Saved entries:
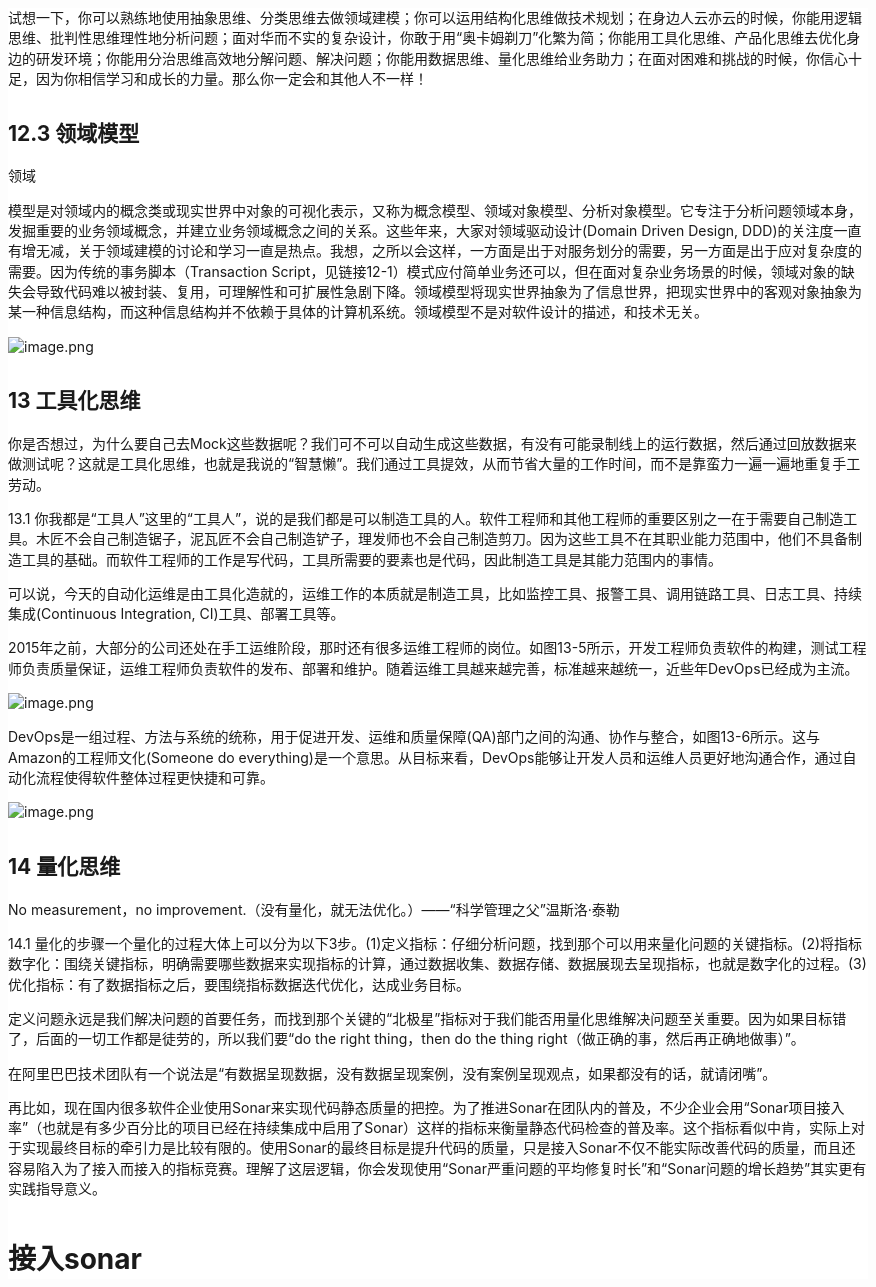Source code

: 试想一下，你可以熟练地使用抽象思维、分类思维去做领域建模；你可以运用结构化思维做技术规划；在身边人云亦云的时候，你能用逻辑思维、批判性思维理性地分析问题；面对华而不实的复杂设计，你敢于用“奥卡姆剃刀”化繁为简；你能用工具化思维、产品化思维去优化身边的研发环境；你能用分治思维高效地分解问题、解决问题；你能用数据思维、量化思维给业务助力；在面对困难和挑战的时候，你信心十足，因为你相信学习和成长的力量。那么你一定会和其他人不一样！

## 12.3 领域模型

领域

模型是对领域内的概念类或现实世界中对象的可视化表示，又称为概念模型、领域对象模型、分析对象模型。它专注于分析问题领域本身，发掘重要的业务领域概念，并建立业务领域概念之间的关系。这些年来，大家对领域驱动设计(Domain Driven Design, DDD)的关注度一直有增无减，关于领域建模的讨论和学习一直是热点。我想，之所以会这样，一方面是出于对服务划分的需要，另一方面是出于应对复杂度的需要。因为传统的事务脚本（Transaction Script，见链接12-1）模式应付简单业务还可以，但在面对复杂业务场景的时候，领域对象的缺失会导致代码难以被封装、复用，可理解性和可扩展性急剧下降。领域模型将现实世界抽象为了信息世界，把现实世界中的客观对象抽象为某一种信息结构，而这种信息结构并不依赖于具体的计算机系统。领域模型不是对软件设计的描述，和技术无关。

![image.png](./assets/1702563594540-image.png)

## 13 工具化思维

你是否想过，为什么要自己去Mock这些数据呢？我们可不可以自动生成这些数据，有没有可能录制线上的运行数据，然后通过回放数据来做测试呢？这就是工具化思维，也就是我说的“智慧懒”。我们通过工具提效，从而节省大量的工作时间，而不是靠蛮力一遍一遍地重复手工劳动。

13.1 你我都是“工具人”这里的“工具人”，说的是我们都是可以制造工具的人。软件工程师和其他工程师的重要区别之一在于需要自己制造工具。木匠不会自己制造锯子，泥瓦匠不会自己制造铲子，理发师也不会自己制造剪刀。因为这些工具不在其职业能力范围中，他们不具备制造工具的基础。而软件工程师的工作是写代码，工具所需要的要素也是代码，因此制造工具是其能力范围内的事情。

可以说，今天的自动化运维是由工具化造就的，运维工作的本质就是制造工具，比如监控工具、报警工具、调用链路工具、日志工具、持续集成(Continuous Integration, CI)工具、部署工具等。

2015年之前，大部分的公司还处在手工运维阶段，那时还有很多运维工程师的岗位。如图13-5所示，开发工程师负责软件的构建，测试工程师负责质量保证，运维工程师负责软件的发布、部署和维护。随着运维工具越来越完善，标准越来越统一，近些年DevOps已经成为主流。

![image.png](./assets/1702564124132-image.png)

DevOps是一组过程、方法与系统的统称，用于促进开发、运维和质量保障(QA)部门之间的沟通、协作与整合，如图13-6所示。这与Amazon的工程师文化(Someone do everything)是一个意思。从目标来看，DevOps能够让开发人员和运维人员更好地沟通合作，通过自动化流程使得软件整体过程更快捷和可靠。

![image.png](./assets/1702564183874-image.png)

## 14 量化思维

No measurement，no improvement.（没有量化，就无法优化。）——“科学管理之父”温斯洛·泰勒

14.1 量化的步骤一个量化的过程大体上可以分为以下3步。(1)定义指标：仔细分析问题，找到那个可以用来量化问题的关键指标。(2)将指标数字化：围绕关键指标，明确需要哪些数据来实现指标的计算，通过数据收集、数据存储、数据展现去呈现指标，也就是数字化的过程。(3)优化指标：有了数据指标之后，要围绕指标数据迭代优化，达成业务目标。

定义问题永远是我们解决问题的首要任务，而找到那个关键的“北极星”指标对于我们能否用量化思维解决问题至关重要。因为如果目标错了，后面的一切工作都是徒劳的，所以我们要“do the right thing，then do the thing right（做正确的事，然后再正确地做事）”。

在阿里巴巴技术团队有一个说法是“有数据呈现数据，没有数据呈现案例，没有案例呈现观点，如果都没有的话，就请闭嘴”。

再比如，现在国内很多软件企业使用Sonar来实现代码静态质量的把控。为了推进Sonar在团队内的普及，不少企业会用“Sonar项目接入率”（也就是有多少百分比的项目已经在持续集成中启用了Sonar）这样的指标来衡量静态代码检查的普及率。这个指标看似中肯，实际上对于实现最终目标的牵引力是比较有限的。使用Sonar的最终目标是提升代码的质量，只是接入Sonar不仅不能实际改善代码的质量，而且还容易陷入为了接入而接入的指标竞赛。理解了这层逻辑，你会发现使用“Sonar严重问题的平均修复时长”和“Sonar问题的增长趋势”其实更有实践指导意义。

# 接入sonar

Your goal
Copy out every line of the data in which the word "assets" is found.

Task output
![image.png](./assets/1702563594540-image.png)
![image.png](./assets/1702564124132-image.png)
![image.png](./assets/1702564183874-image.png)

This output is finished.